Here’s a quick look at the resources I used:
Resource | Purpose | How It Helped |
|---|---|---|
HackerRank | Coding practice | Improved problem-solving and Python skills |
Glassdoor | Interview insights | Learned about question formats |
TeamBlind | Community advice | Got tips from past candidates |
LeetCode | Medium-level problems | Practiced structured problem-solving |
Balancing prep with school and other activities was definitely a challenge. To stay on track, I created a schedule and tried to stick to it as much as possible. I used a timer when practicing coding problems to get a feel for working under pressure. On especially busy days, I made sure to squeeze in at least 30 minutes of focused practice. Short, focused practice sessions ended up being much more productive than long, exhausting ones. I also set reminders on my phone so I wouldn’t skip any study time.
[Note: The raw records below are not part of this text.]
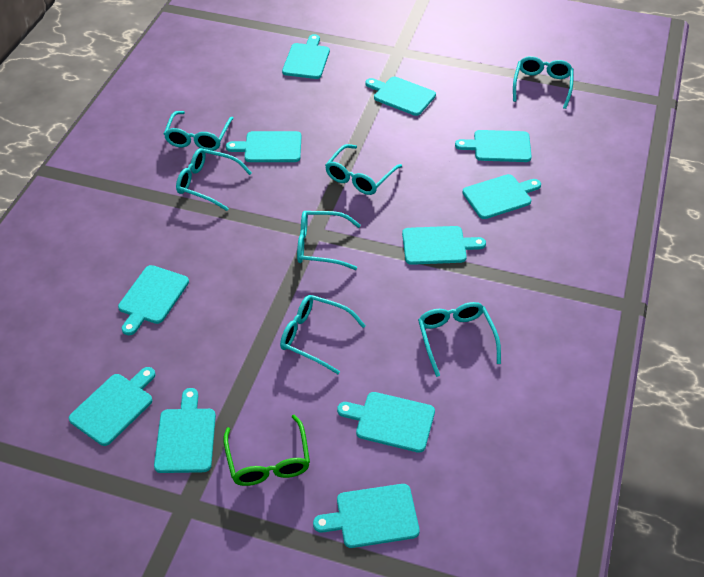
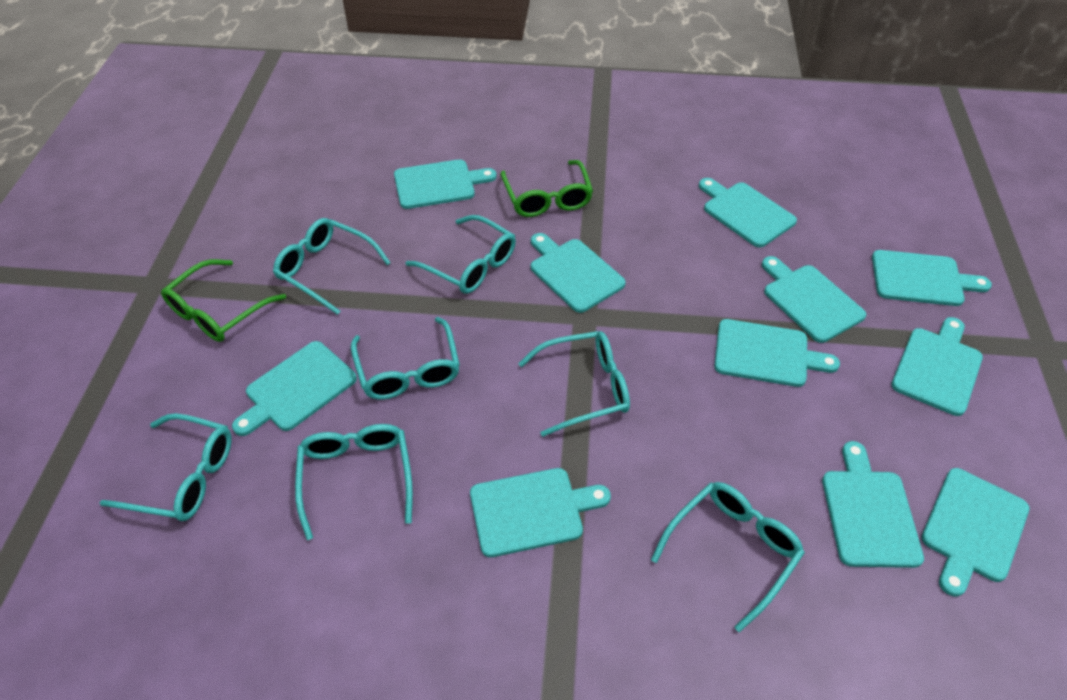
green glasses: [223,414,310,486] = 1 -> [161,259,286,342] [500,160,593,217] = 2

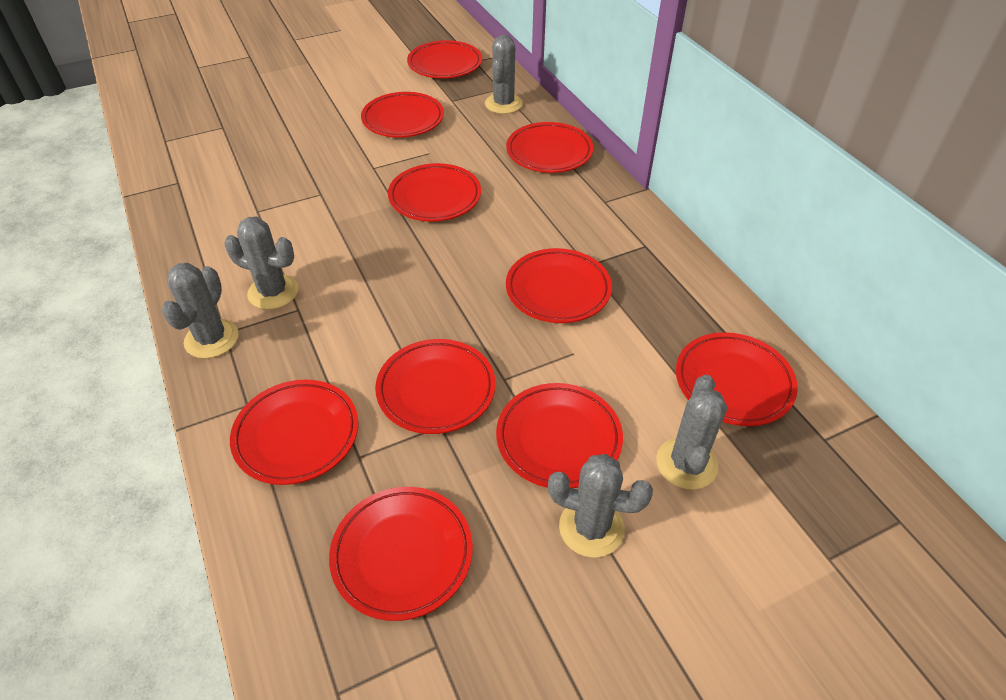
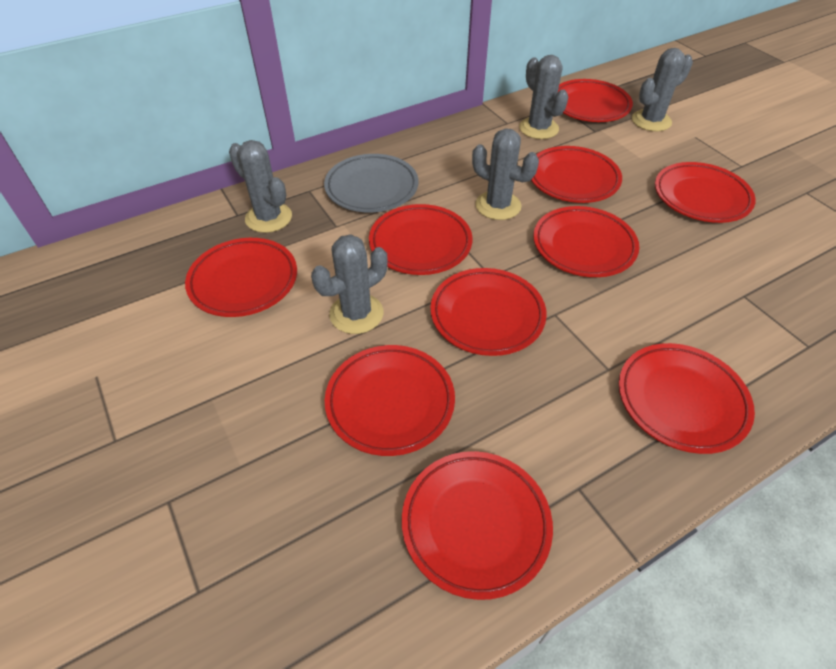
grey plate: none = 0 -> [324,154,419,212] = 1

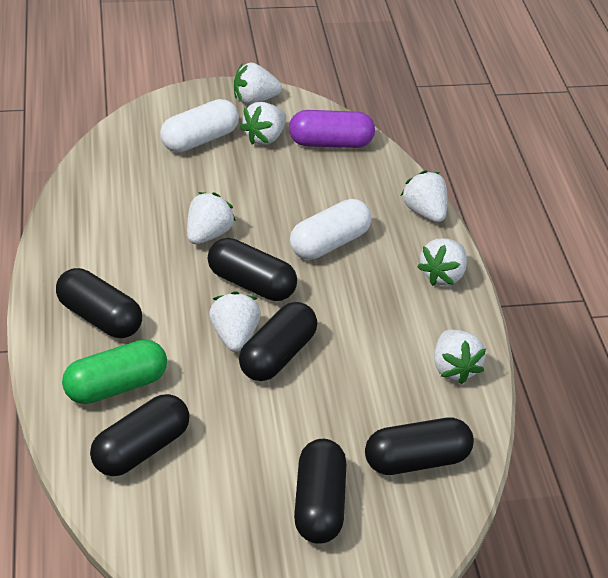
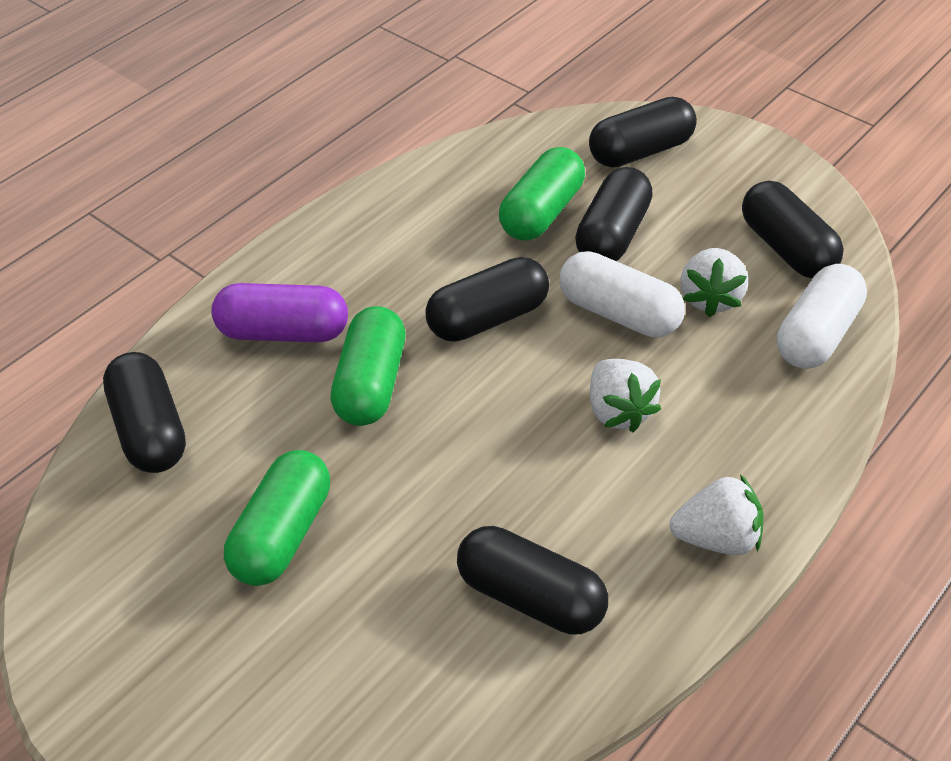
green capsule: [62,340,167,404] = 1 -> [224,450,330,586] [330,306,406,426] [499,147,585,241] = 3
white strawberry: [187,192,236,244] [209,291,261,352] [234,62,282,105] [240,102,286,145] [401,171,448,222] [417,238,467,286] [434,330,486,384] = 7 -> [590,359,661,432] [670,474,764,555] [681,248,748,317] = 3

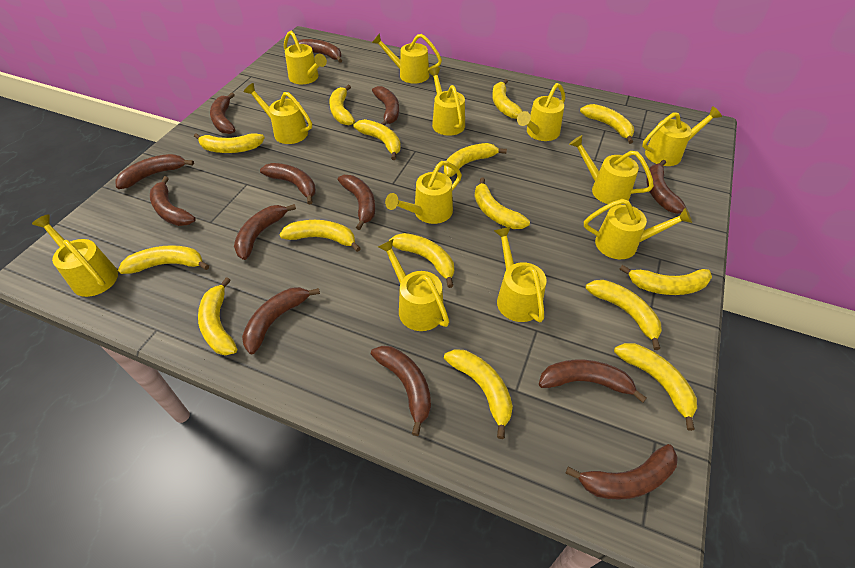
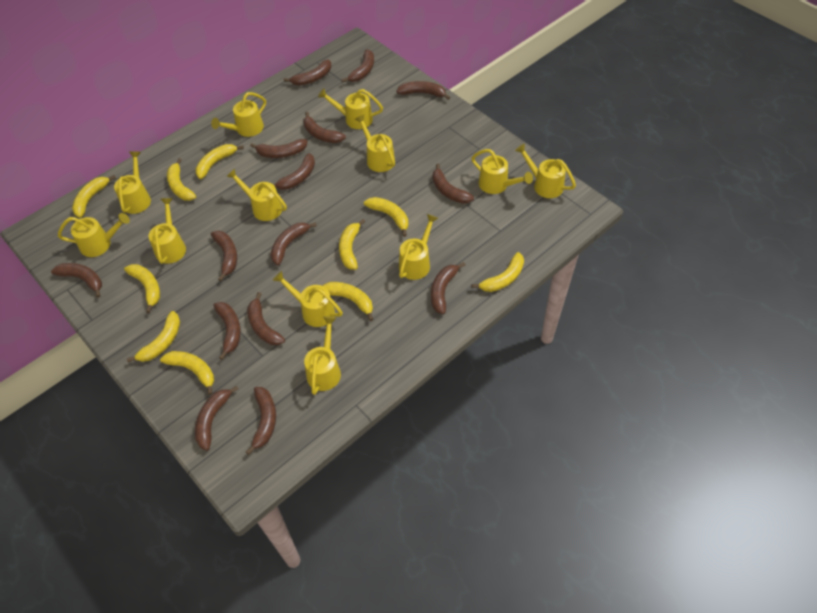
brown banana: [115,154,194,189] [150,176,196,226] [210,92,235,134] [234,204,296,260] [242,287,320,354] [260,163,316,205] [298,39,342,63] [338,175,375,230] [371,346,431,436] [372,86,399,125] [538,360,647,403] [566,444,678,500] [646,160,687,214] = 13 -> [51,263,102,298] [195,386,238,451] [211,230,237,281] [213,302,241,360] [246,387,276,455] [247,292,285,345] [250,139,308,158] [271,222,317,265] [273,153,315,190] [284,59,331,85] [304,112,346,143] [342,49,374,82] [396,81,450,100] [431,262,465,314] [433,163,474,203] = 15
yellow banana: [118,245,209,274] [194,133,265,153] [198,277,237,355] [279,220,361,252] [329,85,355,125] [354,119,401,160] [389,233,454,288] [444,143,507,177] [444,349,513,439] [474,177,530,229] [492,79,523,119] [580,104,634,144] [586,280,662,350] [614,343,697,431] [620,265,712,295] = 15 -> [72,175,116,218] [124,264,160,313] [127,311,180,362] [160,351,214,395] [167,158,196,201] [195,144,244,179] [323,282,373,321] [339,219,365,270] [364,197,408,237] [471,252,524,292] = 10

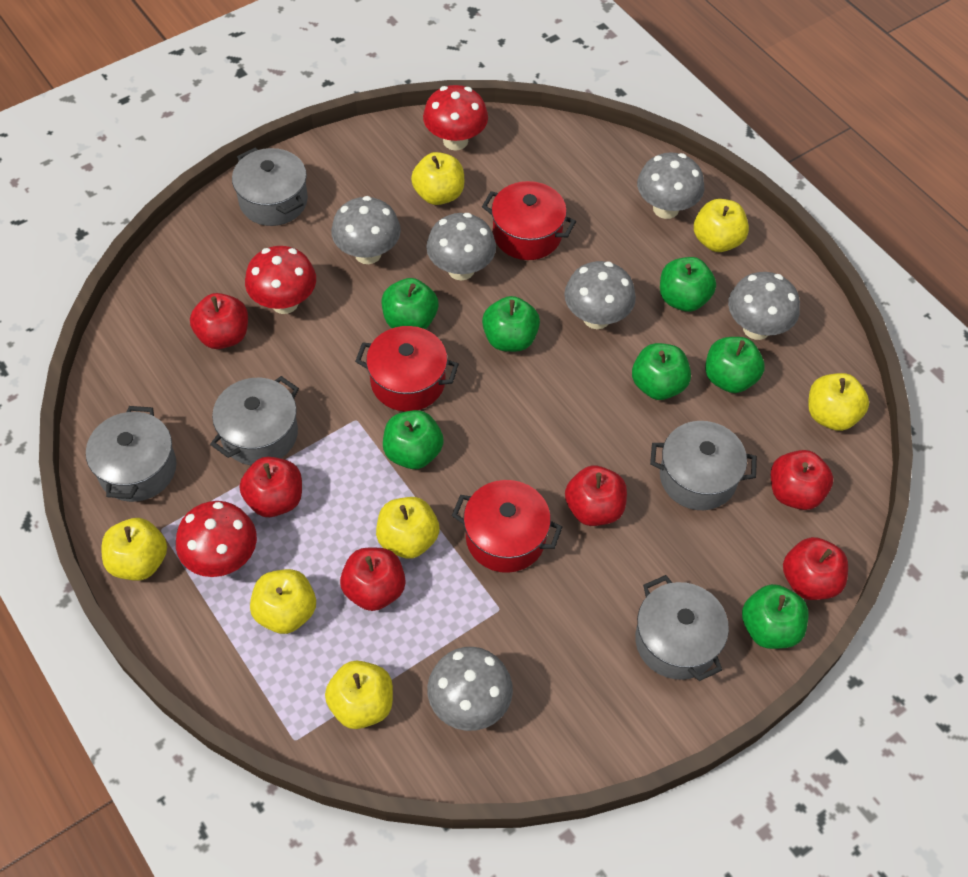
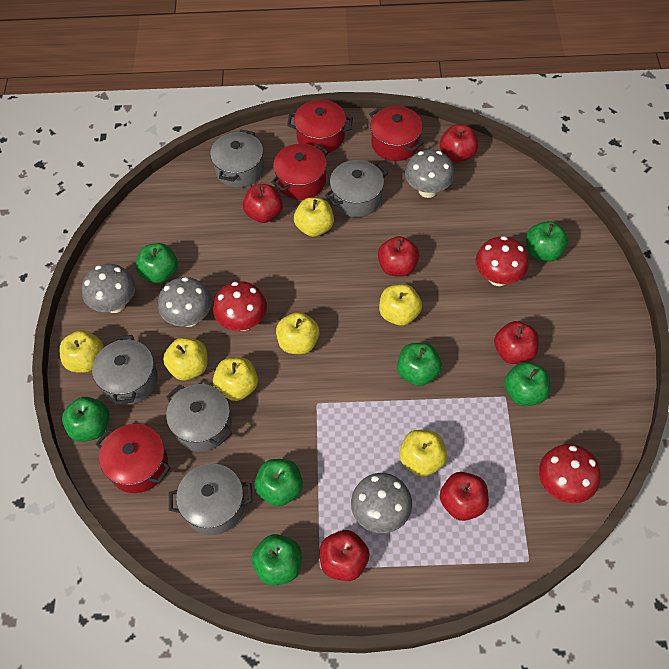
grey mushroom: [331,196,401,264] [426,213,496,281] [427,647,513,731] [564,261,636,329] [637,152,704,219] [728,272,800,340] = 6 -> [82,264,135,313] [158,277,212,327] [351,473,412,533] [405,150,454,198] = 4
red pot: [355,326,459,412] [452,480,562,573] [482,181,576,260] = 3 -> [96,424,171,493] [271,143,328,200] [287,100,353,154] [369,106,424,161] = 4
Here’s how I managed my time:
I scheduled my study sessions at roughly the same time every day to build a routine.
I used timers to mimic the real test environment and keep myself accountable.
If I ever missed a session, I adjusted my plan instead of skipping entirely, so I could stay on track without falling behind.
I finished my OA in the morning, and by the afternoon I already had an HR call scheduled. It was super fast.
Most of the test cases will pass as long as you handle the input and output according to the problem requirements. One thing to note is that for the third challenge, if there’s no planting action, you can return success immediately.
Another point to watch is keeping your comments consistent with your code. Also, since each challenge builds on the previous ones, writing good helper functions is very important.